Recently, immunotherapy has become a very promising approach to treat diseases like cancer. One such therapy exploits antigen presenting cells (APCs) to stimulate tumor specific T-cell responses. However, routine application of this strategy is hampered because the generation of these cells is costly and time demanding. For this reason, artificial antigen presenting cells (aAPCs) were developed as an off the shelf product. These structures mimic the function of the natural APCs but are more readily available. In collaboration with the Figdor group from the RadboudUMC (Nijmegen, NL) we are currently studying a new type of filamentous shaped aAPC, based on polyisocyanopeptides (PICs). These long (100-500 nm) helical shaped polymers have shown to be very potent activators of immune cells when decorated with T-cell stimulating antibodies. Compared to “standard” bead like aAPCs, the PICs induce more and better T-cell activation. Unfortunately, it is not known why these polymers induce such a potent response. During the natural interaction of APCs with T-cells, rearrangements of receptor microclusters have been demonstrated to play a crucial role to initiate downstream signalling. In this project, we will use PIC-based aAPCs to study receptor movements in 3-D and on live cells, using single molecule based super-resolution fluorescence microscopy. We expect this will unveil why PICs are such potent activators of T-cells and if the triggered receptor microclusters follow the classical rearrangements. The main goal of this project is to study how filamentous or “standard” bead like aAPCs effect receptor clustering on T-cells, ultimately leading to manipulation of the immunoresponse. 
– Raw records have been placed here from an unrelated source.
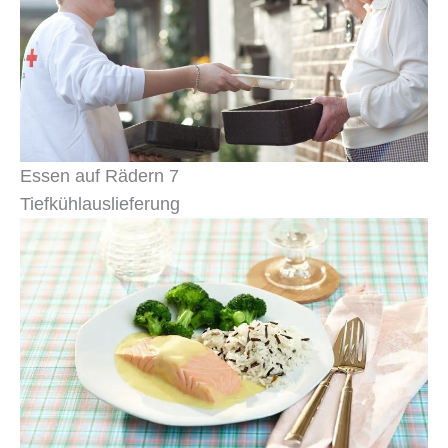
Essen auf Rädern 7
Tiefkühlauslieferung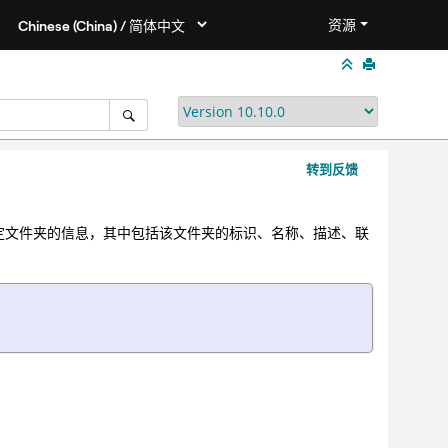
资源
转到反馈
定文件夹的信息，其中包括该文件夹的标识、名称、描述、联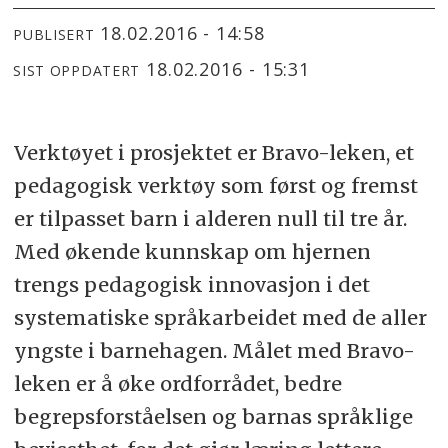
18.02.2016 - 14:58
PUBLISERT
18.02.2016 - 15:31
SIST OPPDATERT
Verktøyet i prosjektet er Bravo-leken, et
pedagogisk verktøy som først og fremst
er tilpasset barn i alderen null til tre år.
Med økende kunnskap om hjernen
trengs pedagogisk innovasjon i det
systematiske språkarbeidet med de aller
yngste i barnehagen. Målet med Bravo-
leken er å øke ordforrådet, bedre
begrepsforståelsen og barnas språklige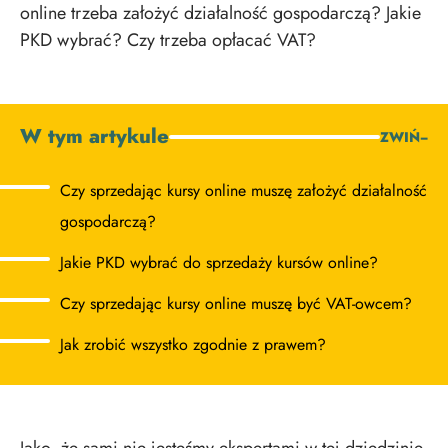
online trzeba założyć działalność gospodarczą? Jakie
PKD wybrać? Czy trzeba opłacać VAT?
W tym artykule
ZWIŃ
−
Czy sprzedając kursy online muszę założyć działalność
gospodarczą?
Jakie PKD wybrać do sprzedaży kursów online?
Czy sprzedając kursy online muszę być VAT-owcem?
Jak zrobić wszystko zgodnie z prawem?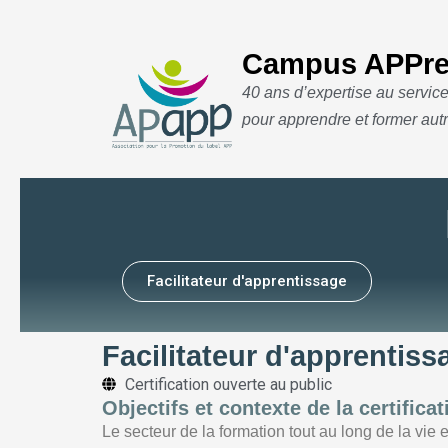
Campus APPre
40 ans d’expertise au servic
Aller
pour apprendre et former aut
au
contenu
Facilitateur d'apprentissage
Facilitateur d'apprentis
Certification ouverte au public
Objectifs et contexte de la certificat
Le secteur de la formation tout au long de la vi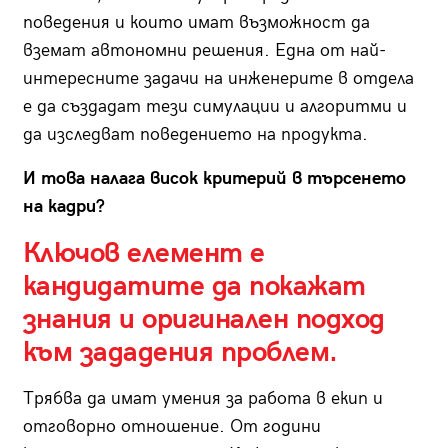
поведения и които имат възможност да
вземат автономни решения. Една от най-
интересните задачи на инженерите в отдела
е да създадат тези симулации и алгоритми и
да изследват поведението на продукта.
И това налага висок критерий в търсенето
на кадри?
Ключов елемент е
кандидатите да покажат
знания и оригинален подход
към зададения проблем.
Трябва да имат умения за работа в екип и
отговорно отношение. От години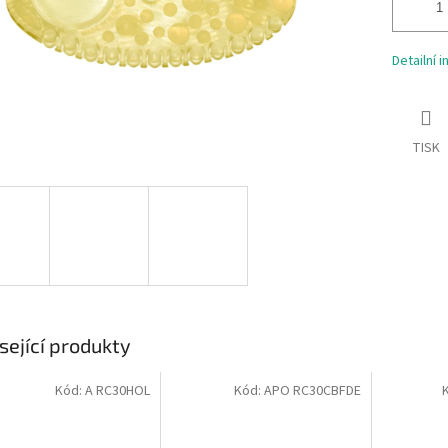
Detailní 
TISK
sející produkty
Kód:
A RC30HOL
Kód:
APO RC30CBFDE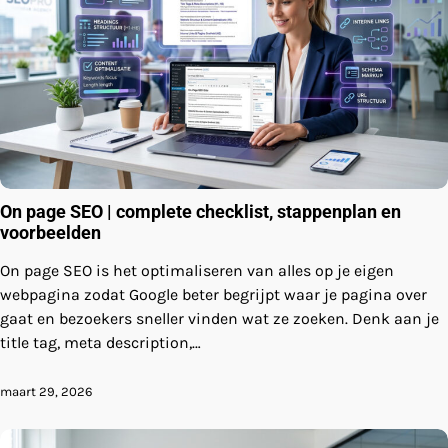
On page SEO | complete checklist, stappenplan en
voorbeelden
On page SEO is het optimaliseren van alles op je eigen
webpagina zodat Google beter begrijpt waar je pagina over
gaat en bezoekers sneller vinden wat ze zoeken. Denk aan je
title tag, meta description,…
maart 29, 2026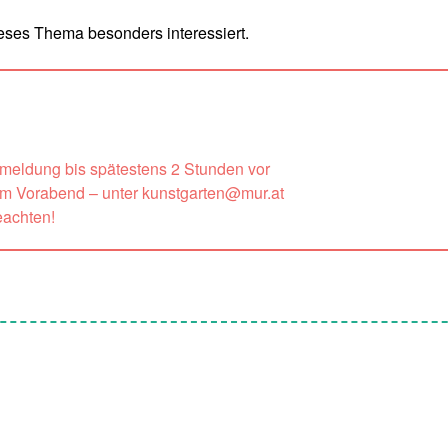
eses Thema besonders interessiert.
nmeldung bis spätestens 2 Stunden vor
um Vorabend – unter kunstgarten@mur.at
achten!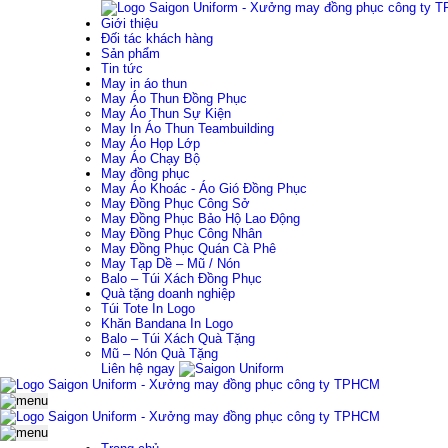
Giới thiệu
Đối tác khách hàng
Sản phẩm
Tin tức
May in áo thun
May Áo Thun Đồng Phục
May Áo Thun Sự Kiện
May In Áo Thun Teambuilding
May Áo Họp Lớp
May Áo Chạy Bộ
May đồng phục
May Áo Khoác - Áo Gió Đồng Phục
May Đồng Phục Công Sở
May Đồng Phục Bảo Hộ Lao Động
May Đồng Phục Công Nhân
May Đồng Phục Quán Cà Phê
May Tạp Dề – Mũ / Nón
Balo – Túi Xách Đồng Phục
Quà tặng doanh nghiệp
Túi Tote In Logo
Khăn Bandana In Logo
Balo – Túi Xách Quà Tặng
Mũ – Nón Quà Tặng
Liên hệ ngay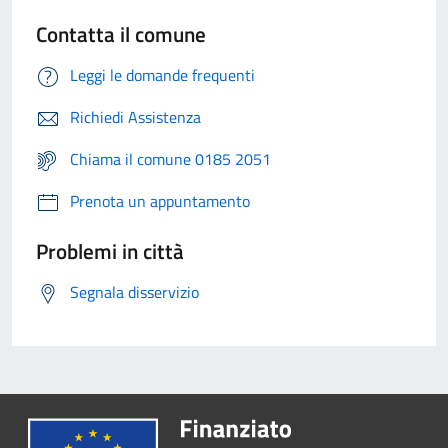
Contatta il comune
Leggi le domande frequenti
Richiedi Assistenza
Chiama il comune 0185 2051
Prenota un appuntamento
Problemi in città
Segnala disservizio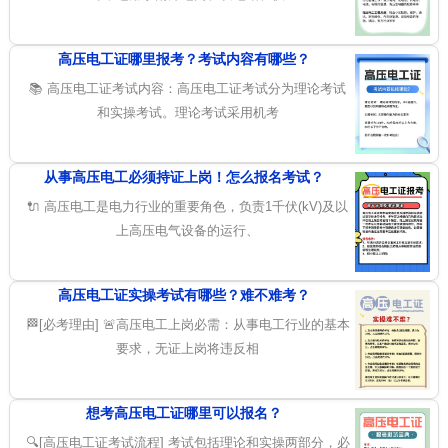
高压电工证哪里报考？考试内容有哪些？
📚 高压电工证考试内容：高压电工证考试分为理论考试
和实操考试。理论考试采用机考
从事高压电工必须持证上岗！怎么报名考试？
🔌 高压电工是电力行业的重要角色，负责1千伏(kV)及以
上高压电气设备的运行、
高压电工证实操考试有哪些？难不难考？
🏁[必考理由] 🚨高压电工上岗必需：从事电工行业的基本
要求，无证上岗将违反相
想考高压电工证哪里可以报名？
🔍[高压电工证考试流程] 考试包括理论和实操两部分，必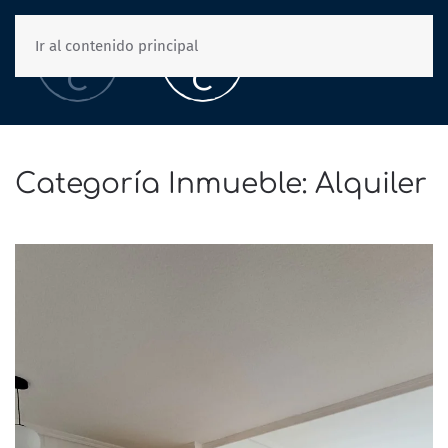
Ir al contenido principal
Categoría Inmueble:
Alquiler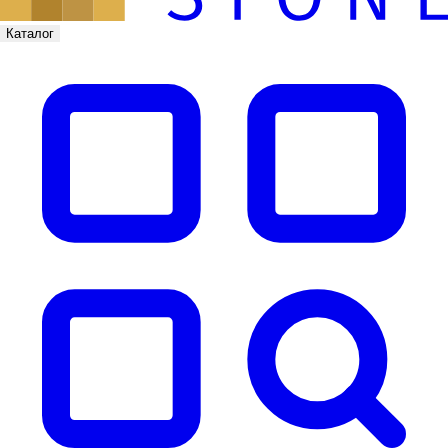
Каталог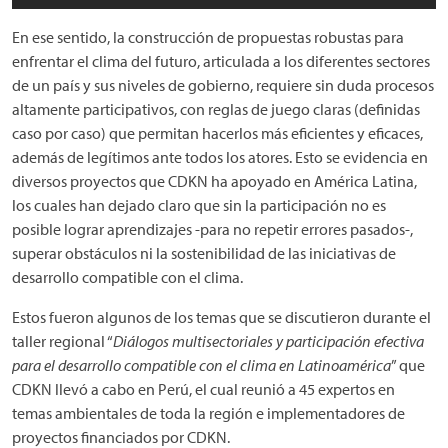
En ese sentido, la construcción de propuestas robustas para
enfrentar el clima del futuro, articulada a los diferentes sectores
de un país y sus niveles de gobierno, requiere sin duda procesos
altamente participativos, con reglas de juego claras (definidas
caso por caso) que permitan hacerlos más eficientes y eficaces,
además de legítimos ante todos los atores. Esto se evidencia en
diversos proyectos que CDKN ha apoyado en América Latina,
los cuales han dejado claro que sin la participación no es
posible lograr aprendizajes -para no repetir errores pasados-,
superar obstáculos ni la sostenibilidad de las iniciativas de
desarrollo compatible con el clima.
Estos fueron algunos de los temas que se discutieron durante el
taller regional “
Diálogos multisectoriales y participación efectiva
para el desarrollo compatible con el clima en Latinoamérica
” que
CDKN llevó a cabo en Perú, el cual reunió a 45 expertos en
temas ambientales de toda la región e implementadores de
proyectos financiados por CDKN.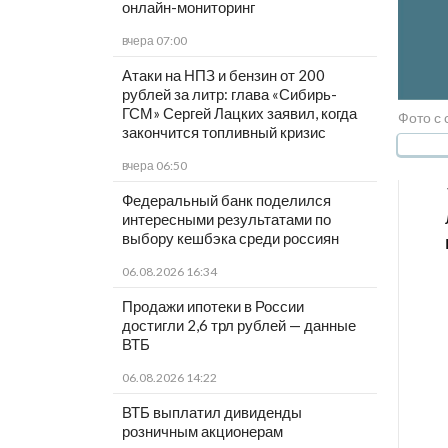
онлайн-мониторинг
вчера 07:00
Атаки на НПЗ и бензин от 200
рублей за литр: глава «Сибирь-
ГСМ» Сергей Лацких заявил, когда
Фото с 
закончится топливный кризис
вчера 06:50
Федеральный банк поделился
интересными результатами по
выбору кешбэка среди россиян
06.08.2026 16:34
Продажи ипотеки в России
достигли 2,6 трл рублей — данные
ВТБ
06.08.2026 14:22
ВТБ выплатил дивиденды
розничным акционерам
To visualize the receptor movement on the T-cell membrane, the T-cell receptor and costimulatory receptors can be labelled with fluorescent fusion proteins. In addition  the PIC and bound antibodies can be labelled as well, to establish a full picture of polymer and receptor movements on the nanometre scale. The process will be imaged by state of the art super resolution fluorescent imaging techniques. In short this project will contain cloning techniques, bioconjugation of novel materials and imaging of biophysical processes.